By Mark Dwyer
One of the most significant challenges hospitals faced over the past two years was handling the heightened number of ED calls and visits due to the COVID-19 pandemic. In many areas of the country, staff had to perform at heroic levels. And due to the ongoing variants, some are still facing tremendous challenges.
Having spent my career in the healthcare call center industry, I was pleased to see call centers across the country step up and field calls from millions of concerned individuals. However, much more is possible.
Today’s call centers efficiently handle both clinical and non-clinical inbound and outbound calls. In addition, many accept text messages and bi-directional chats to facilitate patient access to care. These expanded communication options provided much-needed additional contact points during the pandemic. So, what other opportunities exist for the call center to play an even greater role?
Front-Ending Clinical Calls
One such option is to position non-clinical agents to front-end clinical calls asking a brief set of questions to determine severity. Then, if the call meets any of four to five critical conditions pre-defined by the hospital, the front-ender passes the call off to a live Triage Nurse. If the call is determined to be less critical, it is placed into the nurses’ call-back queue for the next available nurse to process.
For decades, Triage Call Center nurses have used clinically proven protocols to guide callers, based on the severity of their symptoms, to the appropriate sources of care. In addition, the same clinical authors who wrote the Gold-Standard of triage protocols have added and revised multiple COVID-19 protocols and Care Advice over the past two years, enabling call center nurses also to triage COVID-19 patients.
Now, the call center nurse can triage COVID-19 patients directing them to “call 911,” “go to the ED,” “Go to Urgent Care,” “See their PCP,” or provide home care instructions (among other endpoints). Doing so can redirect numerous patients to less urgent care options before they arrive at the ED unnecessarily.

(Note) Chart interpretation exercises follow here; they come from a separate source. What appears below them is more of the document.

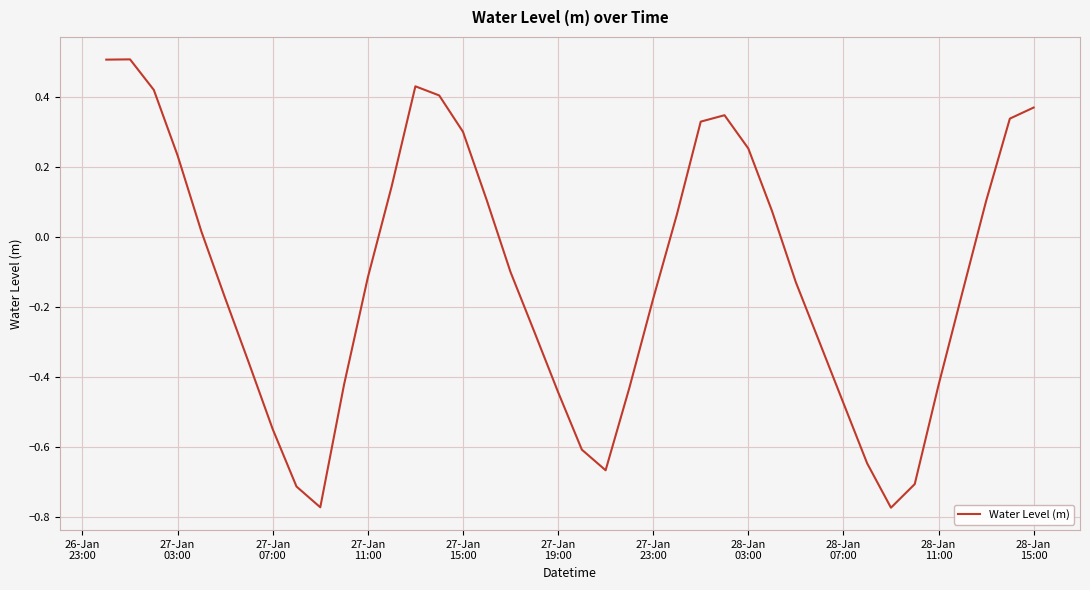

What is the maximum value shown in the chart?

0.5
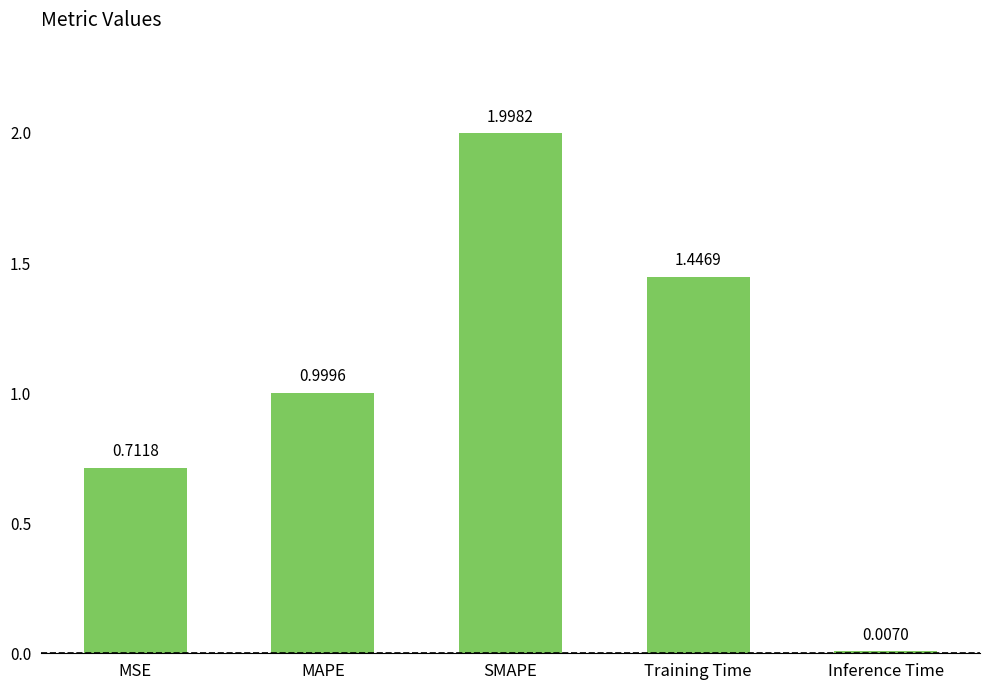

What is the maximum value shown in the chart?

2.0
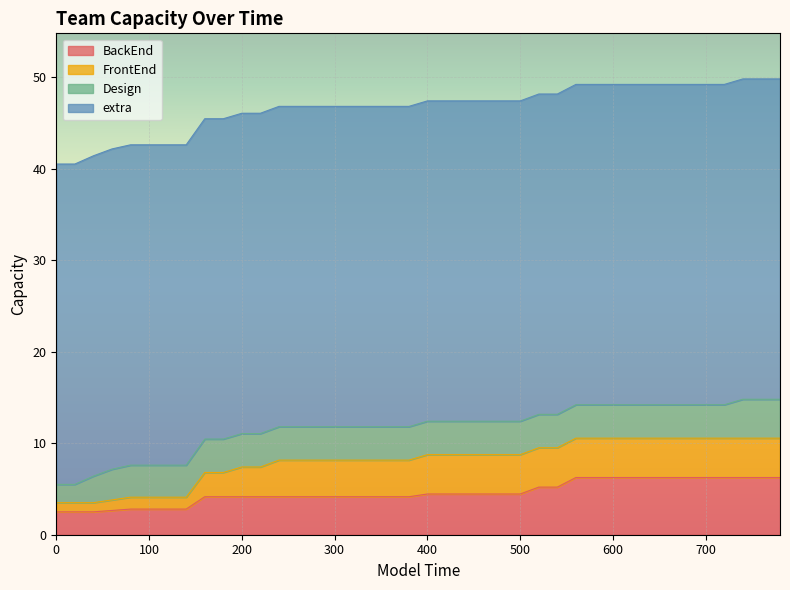

Count the number of categories in the chart.

40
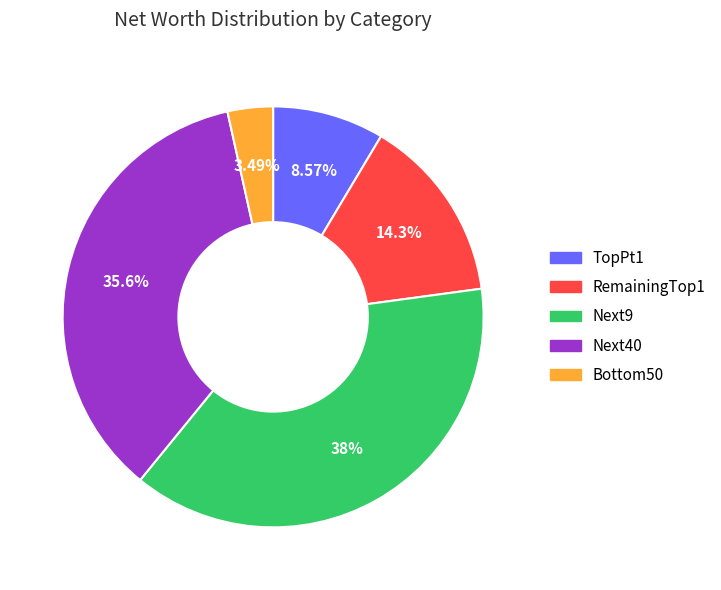

Which slice is the smallest?

Bottom50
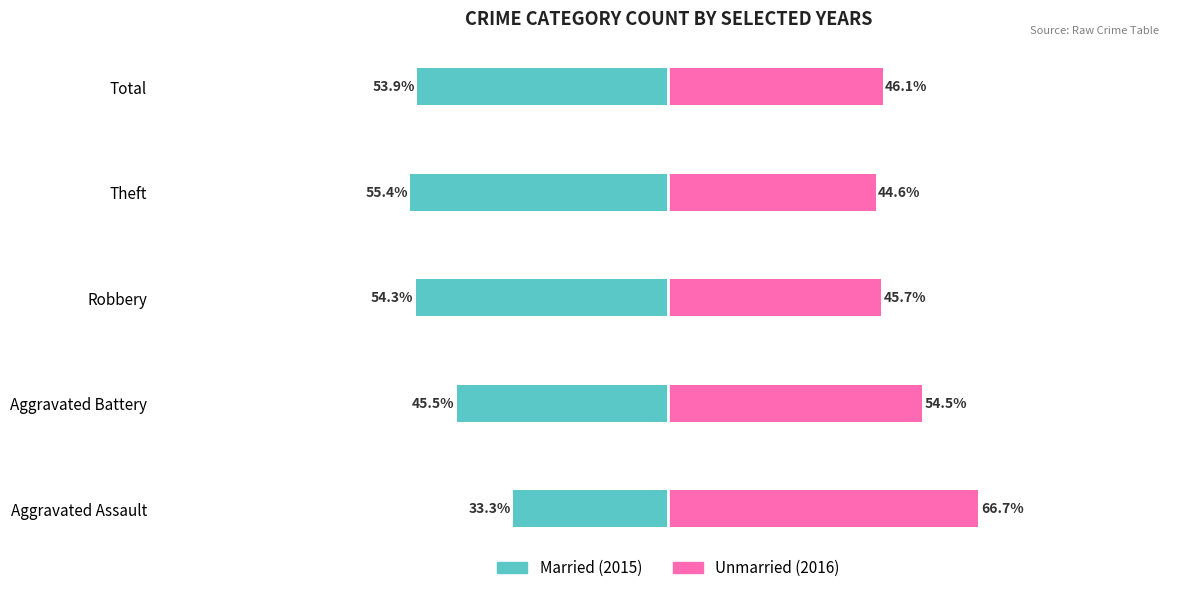

The Unmarried series shows 14.9 at Aggravated Assault. True or false?

False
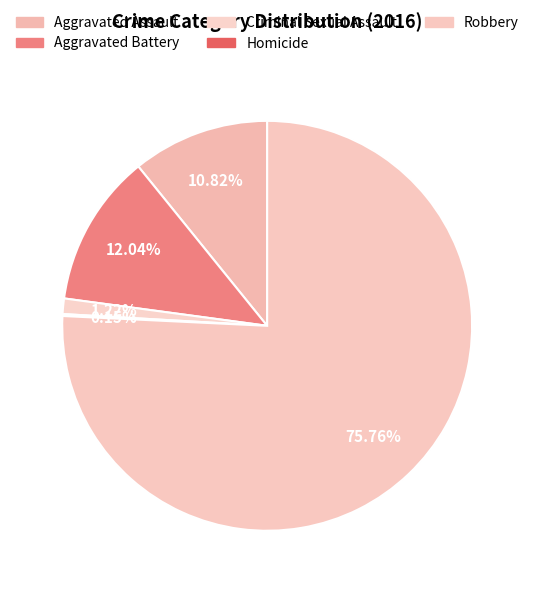

What percentage do Robbery and Homicide together represent?

75.9%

After completing the triage portion of the call, if appropriate, the nurse can pass the call to a non-clinical call center agent to share directions to the referred facility, hours of operation, information on where to park, rules regarding caregivers accompanying the patient, and so forth.
If the patient requires admission to the ED, through integration to the hospital’s EMR system, the call center agent can keep the caregiver advised of the patient’s progress. This way, the agent can text the caregivers to update the patient’s status and discharge plans. In addition, when appropriate, the agent could either fax, text, or send by secure message any follow-up instructions for the patient.
The next day, the nurse or agent should call the patient or caregiver to make sure the patient filled any prescriptions they received, scheduled a follow-up appointment with their PCP, and followed other discharge instructions. Not only does this engender tremendous goodwill, but it often can be all that is needed to keep the patient from returning to the ED.
To provide an effective integrated solution, the call center must work across the healthcare delivery system. It needs to team not only with its ED but also with area hospitals, emergent and urgent care centers, wellness and preventive care facilities, PCPs, and other services often needed by patients seeking care post-ED. If so, by creating a network of healthcare providers willing to accept and treat patients within reasonable timeframes, call centers can build trust in patients, so they are confident in the information and resources provided.
Mark Dwyer is LVM Systems’ chief operations officer. He has more than a quarter century of experience in the healthcare call center industry.